Dans le monde du ballon rond, les rebondissements ne manquent pas. Dernier en date : le départ de Roberto De Zerbi de son poste d'entraîneur à l'Olympique de Marseille, annoncé dans la nuit de mardi à mercredi. Bien que l'Italien n'ait pas soulevé de trophée avec le club phocéen, il détient le meilleur taux de victoires parmi les coachs marseillais depuis les années 2000. Autant dire que les chiffres parlent d'eux-mêmes.

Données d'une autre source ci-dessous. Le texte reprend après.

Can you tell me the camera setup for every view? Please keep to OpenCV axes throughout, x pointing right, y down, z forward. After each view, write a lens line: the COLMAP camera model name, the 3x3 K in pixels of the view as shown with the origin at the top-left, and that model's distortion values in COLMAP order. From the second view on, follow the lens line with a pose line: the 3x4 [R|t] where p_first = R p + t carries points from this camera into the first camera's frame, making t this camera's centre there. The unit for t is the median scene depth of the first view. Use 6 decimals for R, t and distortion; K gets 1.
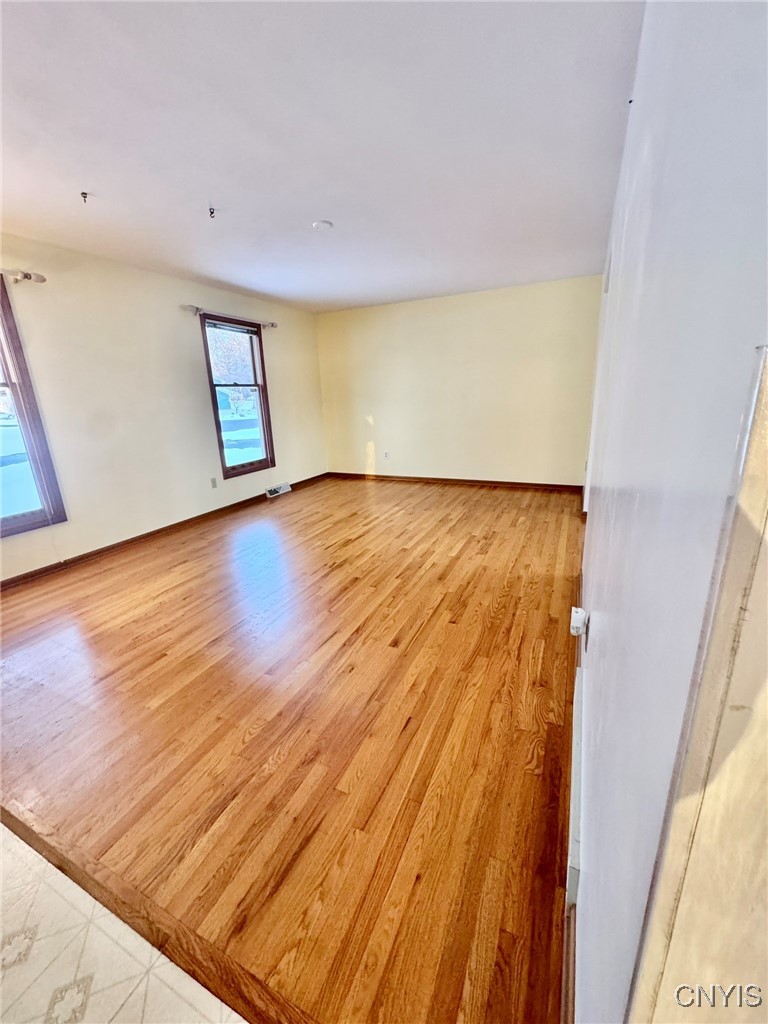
lens RADIAL K [[408.8, 0, 382.8], [0, 408.8, 512.1], [0, 0, 1]] dist [-0.003377, 0.000102]
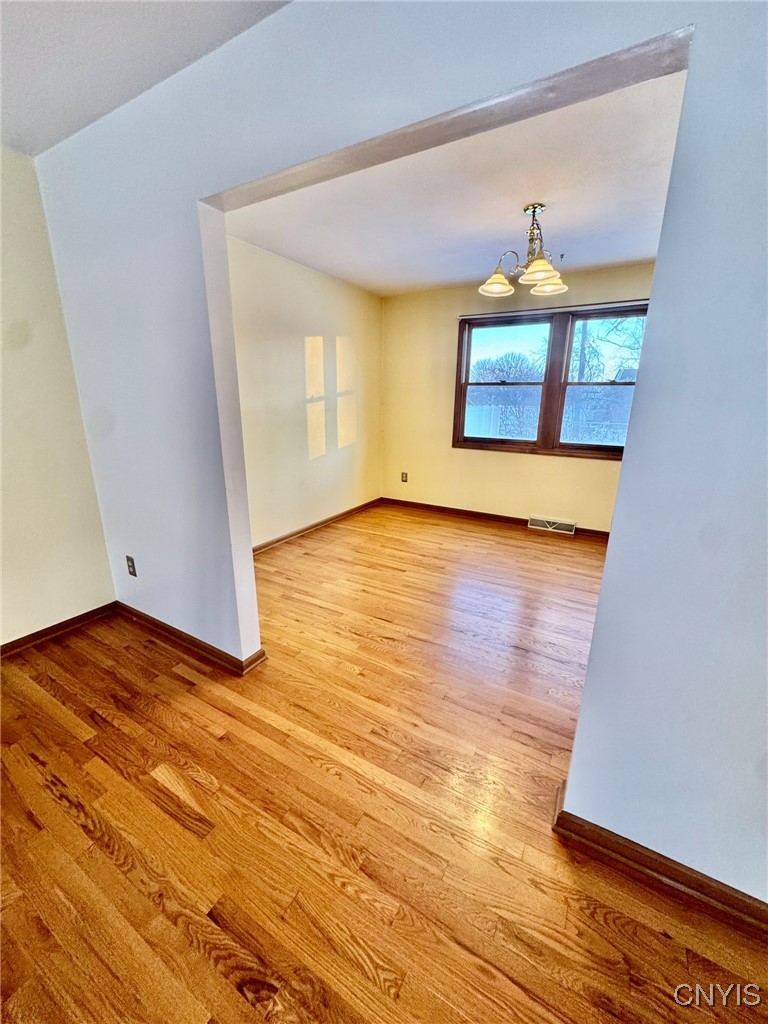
lens RADIAL K [[408.8, 0, 383.3], [0, 408.8, 508.8], [0, 0, 1]] dist [-0.003377, 0.000102]
pose [[0.085516, -0.225679, 0.970441, 0.064758], [0.262090, 0.944801, 0.196620, -0.231255], [-0.961247, 0.237528, 0.139944, 0.725569]]
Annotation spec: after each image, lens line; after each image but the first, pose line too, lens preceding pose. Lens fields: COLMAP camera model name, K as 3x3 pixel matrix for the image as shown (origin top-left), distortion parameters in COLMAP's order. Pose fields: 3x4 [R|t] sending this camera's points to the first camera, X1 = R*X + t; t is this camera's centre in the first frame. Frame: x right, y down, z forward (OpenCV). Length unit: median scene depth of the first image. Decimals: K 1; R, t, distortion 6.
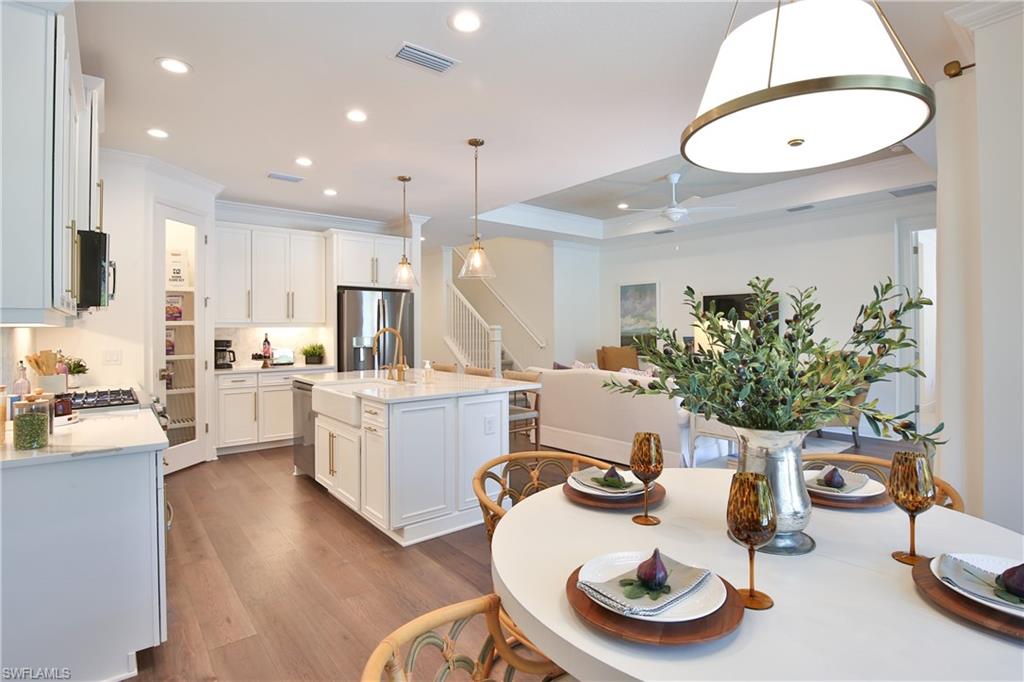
lens RADIAL K [[496.1, 0, 513.7], [0, 496.1, 332.5], [0, 0, 1]] dist [-0.004131, -0.000546]
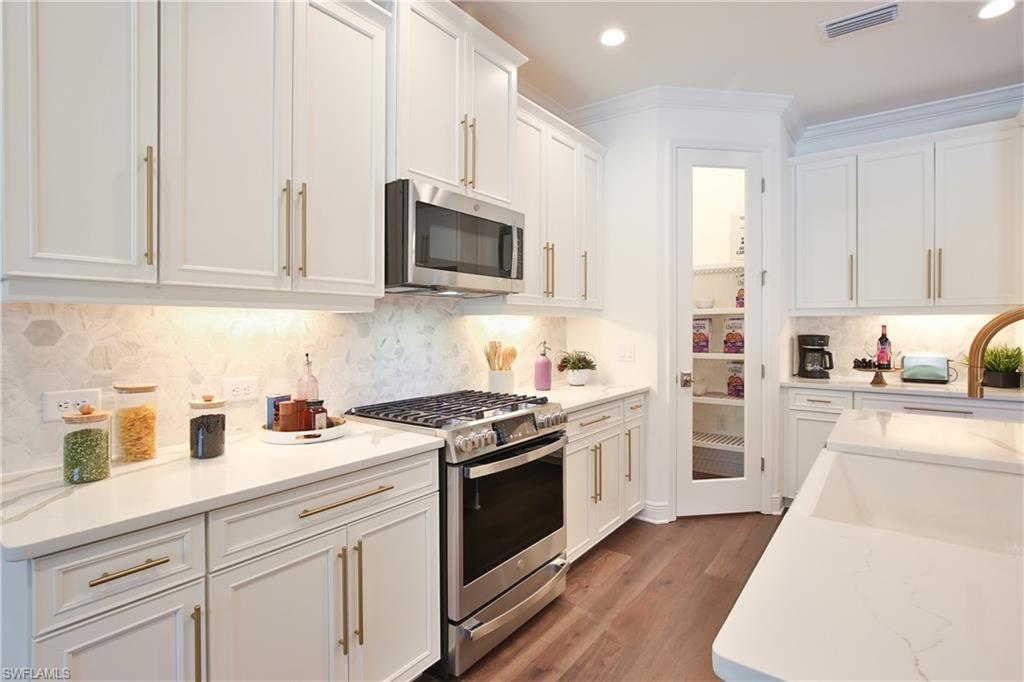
lens RADIAL K [[496.1, 0, 517.2], [0, 496.1, 332.7], [0, 0, 1]] dist [-0.004131, -0.000546]
pose [[0.234216, 0.021691, -0.971943, -0.036411], [-0.005704, 0.999765, 0.020937, 0.000605], [0.972168, 0.000640, 0.234284, 0.454945]]
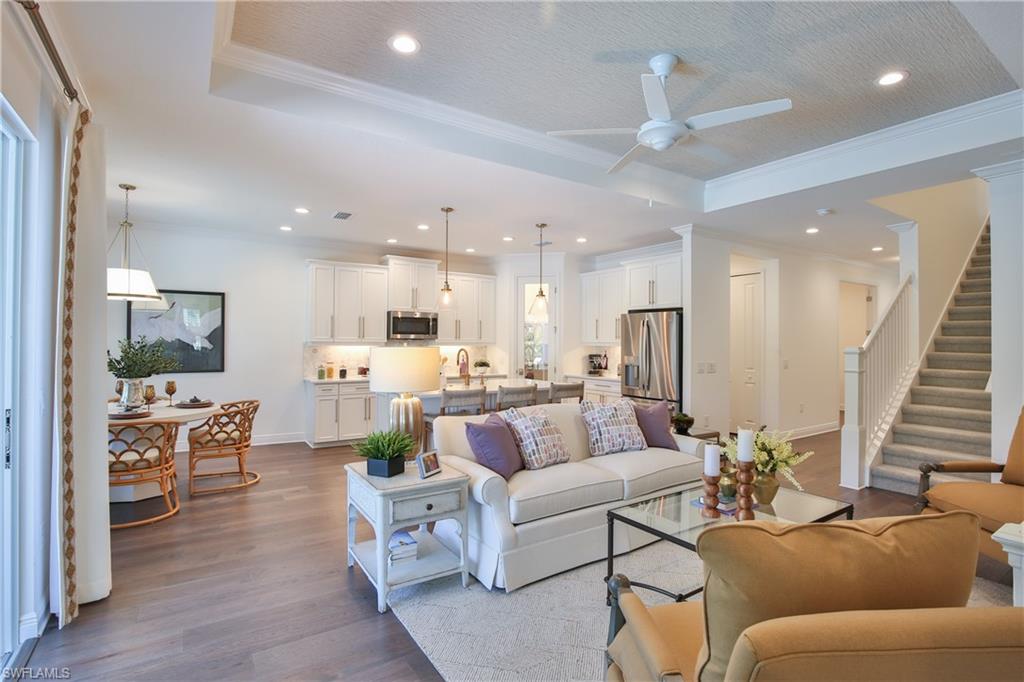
lens RADIAL K [[496.1, 0, 514.5], [0, 496.1, 338.5], [0, 0, 1]] dist [-0.004131, -0.000546]
pose [[-0.114560, -0.003354, -0.993411, 0.853973], [-0.006709, 0.999974, -0.002602, -0.024433], [0.993394, 0.006367, -0.114580, 0.926031]]
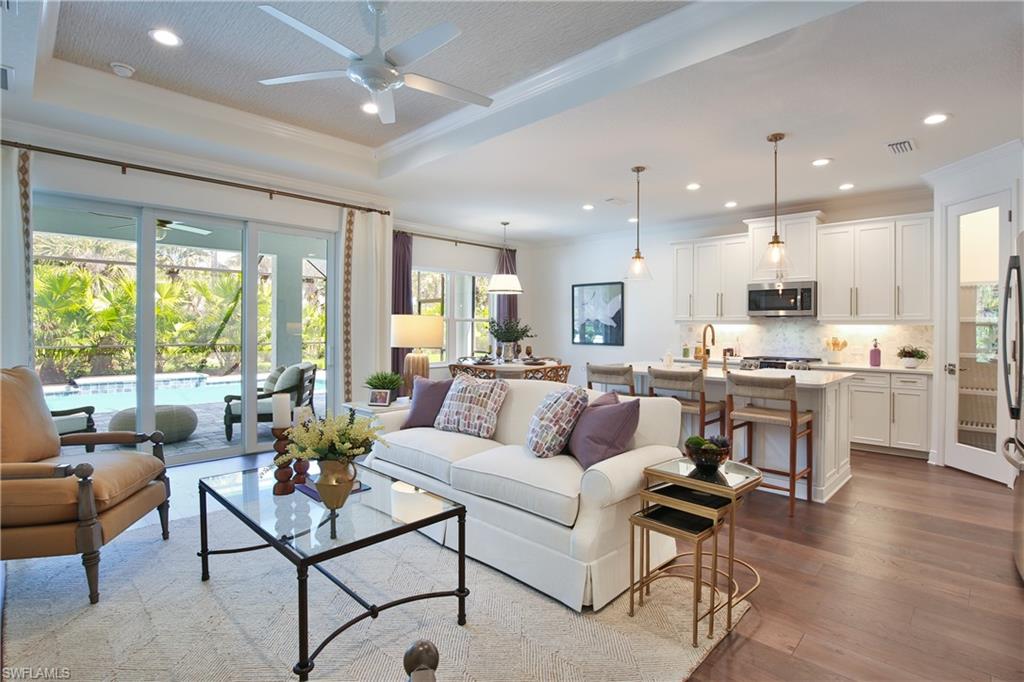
lens RADIAL K [[496.1, 0, 531.2], [0, 496.1, 330.1], [0, 0, 1]] dist [-0.004131, -0.000546]
pose [[-0.992213, -0.003261, -0.124514, 0.234916], [-0.004279, 0.999960, 0.007909, -0.000552], [0.124483, 0.008380, -0.992186, 1.505341]]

On pourrait se demander si les succès sur le terrain sont le seul critère pour juger un entraîneur. Dans le cas de De Zerbi, il est clair que la performance ne se résume pas uniquement aux trophées. Son impact dépasse les simples résultats des matchs.
Un bilan en demi-teinte
Côté statistiques, difficile de dire avec certitude que De Zerbi a comblé les attentes des supporters marseillais. Malgré des échecs cuisants, le technicien italien a su insuffler une dynamique positive à l'équipe, bousculant les habitudes et proposant un jeu audacieux. Le moins qu'on puisse dire, c'est qu'il a marqué l'histoire de l'OM d'une manière ou d'une autre.
Un héritage indéniable
En termes de pourcentage de victoires, De Zerbi se place donc en haut de l'échelle, laissant derrière lui une empreinte indélébile dans le club phocéen. Son passage, bien que sans trophée majeur, restera gravé dans la mémoire des supporters. Et puis, le football, c'est bien plus que des chiffres, n'est-ce pas ?
Quel avenir pour l'OM ?
Alors, que réserve l'avenir pour l'Olympique de Marseille après le départ de De Zerbi ? Difficile à dire. Mais une chose est sûre, le club a connu des hauts et des bas, des réussites et des échecs, au fil des saisons. Et c'est ce qui fait tout le sel de ce sport passionnant.